One huge reason for the bubble: Local governments using their control of land to balance their budgets:
They created what are basically state-owned shell companies called “Local Government Financing Vehicles”. They gave these LGFVs free valuable land, which they then used to take out loans that local governments themselves couldn’t. The trick is that because their debt is hidden, local governments appear far healthier than they really are, while at the same time, meeting the quotas set by Beijing. Following the 2008 crisis, LGFVs transformed from a little quirk of its financial system to the backbone of local economies. If these ‘financing vehicles’ default on their loans, or if housing prices fall too steeply, local governments now have just as much to lose as homeowners. If a local government stops taking out loans, it instantly loses over a third of its revenue, causing a different kind of doomsday. So while the central government may direct local officials to control their debt, the best they can really do is feign cooperation.
Flu Manchu only temporarily halted home price rises, and they’re still soaring.
“Solutions are far too costly to assume their implementation.”
There are a lot more videos of China suckage, but I’ll have to split this up and get to those another time.
Only recently did I learn the word Chinesium, a much needed neologism describing the crappy, subpar metal that cut-rate Chinese manufacturers build their products out of.
So what happens when you build skyscrapers out of Chinesium? This happens:
Engineers were inspecting a skyscraper in southern China on Wednesday, a day after it triggered widespread panic when it suddenly began shaking, as people took to social media to ask if shoddy construction may have been to blame.
Shoddy construction? In China?
The 1,000-foot SEG Plaza in the southern city of Shenzhen near Hong Kong began swaying in the early afternoon on Tuesday, prompting people inside and those on the streets below to flee.
Emergency management officials quickly ruled out an earthquake as the cause of the wobble in the tech hub’s Futian district.
Officials said no further movement had been detected and experts found “no safety abnormalities in the main structure and surrounding environment of the building.”
The building had stopped shaking by the time people were evacuated, state media reported, and the plaza remained sealed off.
Building collapses are not rare in China, where lax construction standards and breakneck urbanization over recent decades has led to buildings being thrown up in haste.
You don’t say. It’s cut corners all the way down.
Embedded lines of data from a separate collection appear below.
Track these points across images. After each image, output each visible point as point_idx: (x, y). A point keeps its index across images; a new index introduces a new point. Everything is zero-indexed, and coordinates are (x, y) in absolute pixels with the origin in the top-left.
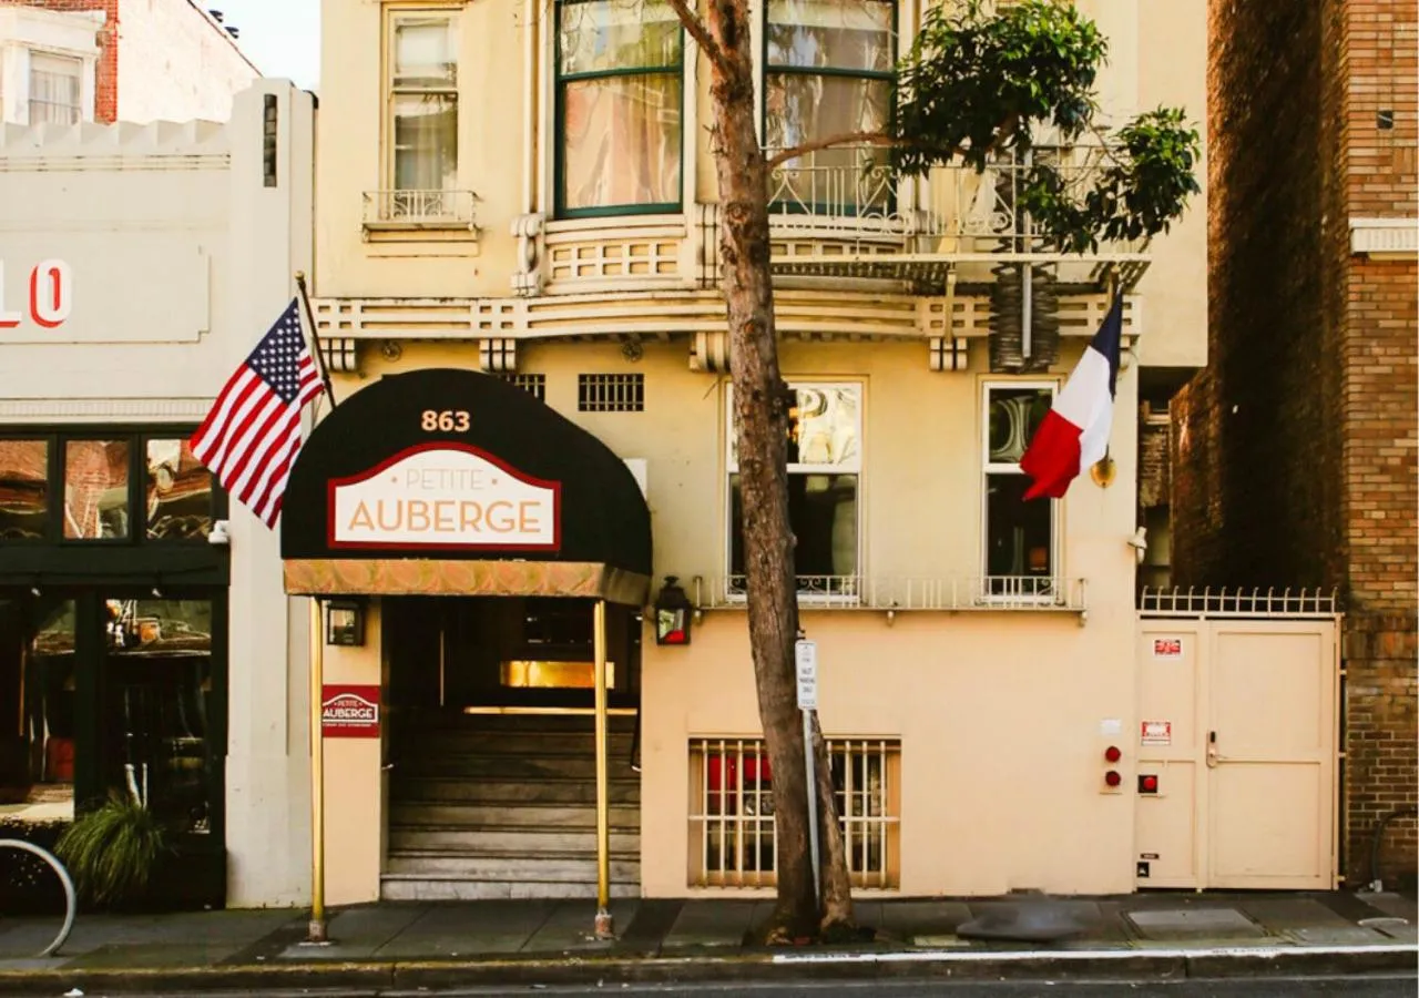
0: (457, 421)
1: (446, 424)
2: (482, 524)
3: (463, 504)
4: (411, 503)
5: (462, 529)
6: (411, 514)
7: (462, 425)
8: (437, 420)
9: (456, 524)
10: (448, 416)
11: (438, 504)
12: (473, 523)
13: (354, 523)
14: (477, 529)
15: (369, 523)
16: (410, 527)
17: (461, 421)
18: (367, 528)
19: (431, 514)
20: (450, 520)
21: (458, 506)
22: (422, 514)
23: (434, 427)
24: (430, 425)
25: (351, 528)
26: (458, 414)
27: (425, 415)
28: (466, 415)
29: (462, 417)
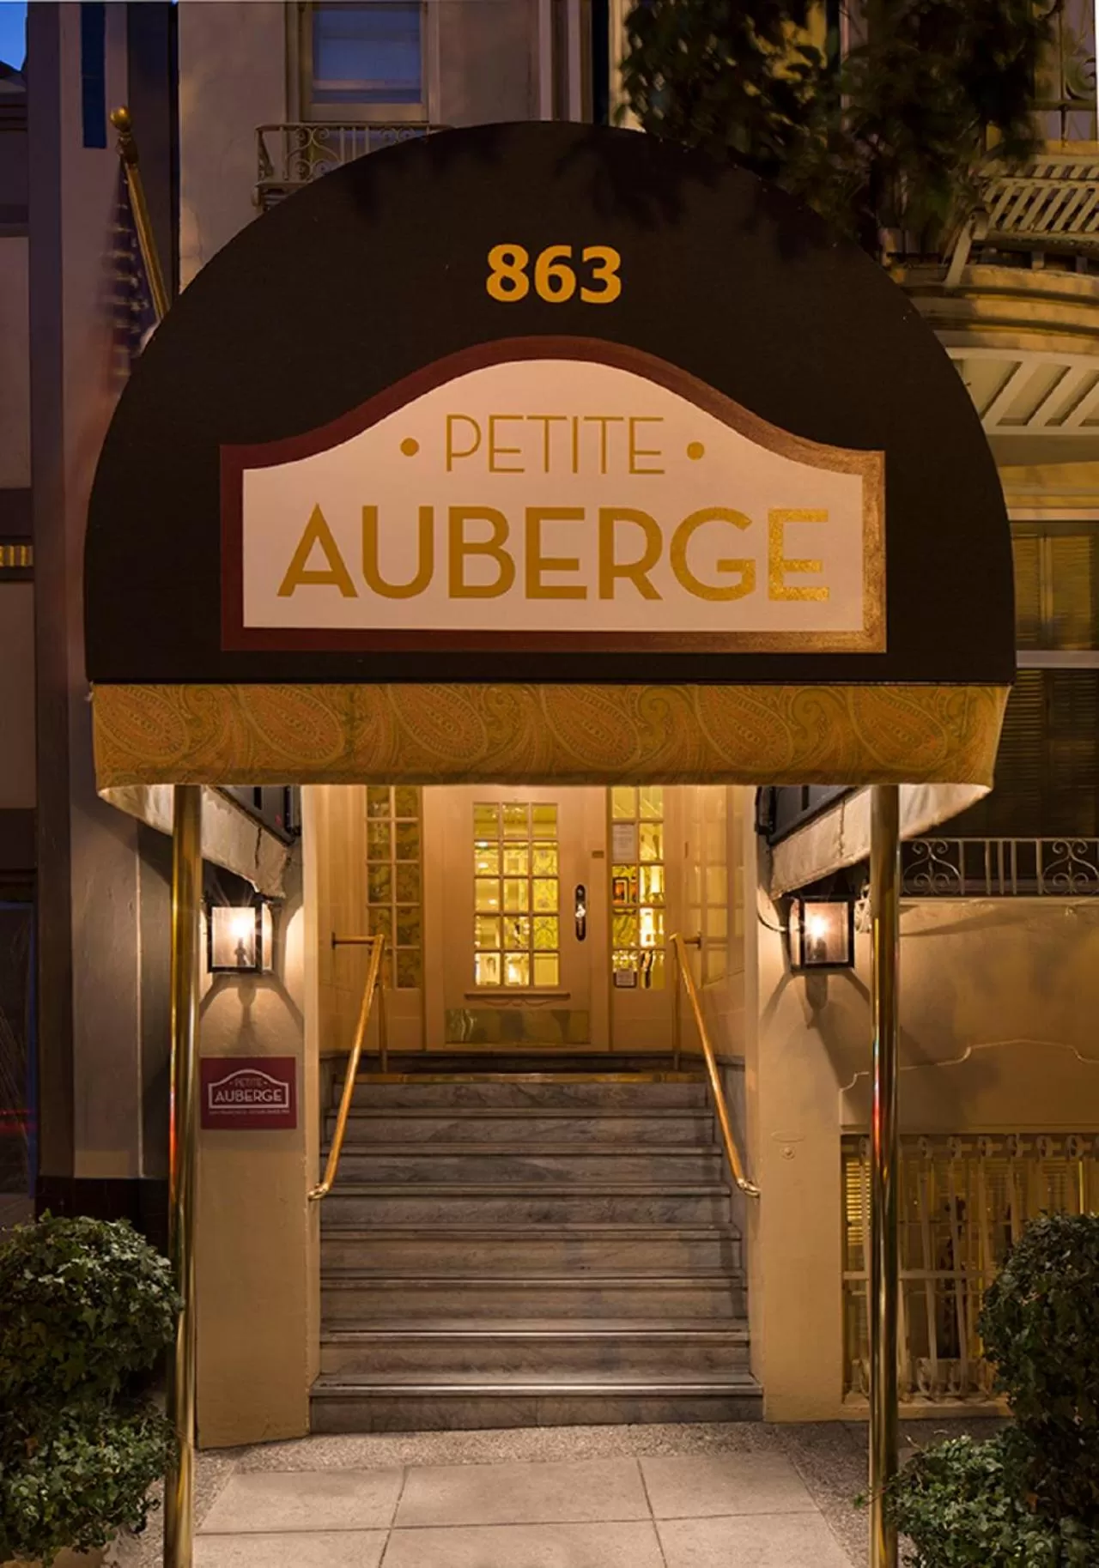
0: (586, 275)
1: (555, 282)
2: (661, 575)
3: (608, 517)
4: (458, 516)
5: (606, 592)
6: (458, 548)
7: (600, 286)
8: (529, 271)
9: (588, 576)
10: (558, 260)
11: (535, 516)
12: (636, 572)
13: (296, 576)
14: (649, 592)
15: (338, 577)
16: (458, 589)
17: (598, 274)
18: (335, 589)
19: (515, 546)
20: (572, 564)
21: (592, 521)
22: (492, 548)
23: (521, 291)
24: (508, 284)
25: (286, 590)
26: (589, 253)
27: (495, 256)
28: (612, 258)
29: (600, 263)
Poor construction standards are often linked to corruption among local officials, most recently after the collapse of a quarantine hotel in southern China last year.
As opposed to that corruption among national officials reporters aren’t supposed to mention.
Completed in 2000, the tower is home to a major electronics market as well as various offices in the central business district of Shenzhen, a sprawling metropolis of more than 13 million people.
The building is named after the semiconductor and electronics manufacturer Shenzhen Electronics Group, whose offices are based in the complex.
It is the 18th tallest tower in Shenzhen, according to the Council on Tall Buildings and Urban Habitat skyscraper database.
I’d never heard of Shenzhen Electronics Group, AKA Shenzhen Fine Made Electronics Group Company Ltd., which doesn’t necessarily mean anything. There are lots of fabless semiconductor manufacturers in various vertical markets I’ve never heard of. Bloomberg says they have 899 employees. So why do they have a website that would have looked ancient even in 2005?
Hopefully their semiconductors are better constructed than the building they work in.
Chinese authorities last year banned the construction of skyscrapers taller than 500 meters (1,640 feet), adding to height restrictions already enforced in some other cities such as Beijing.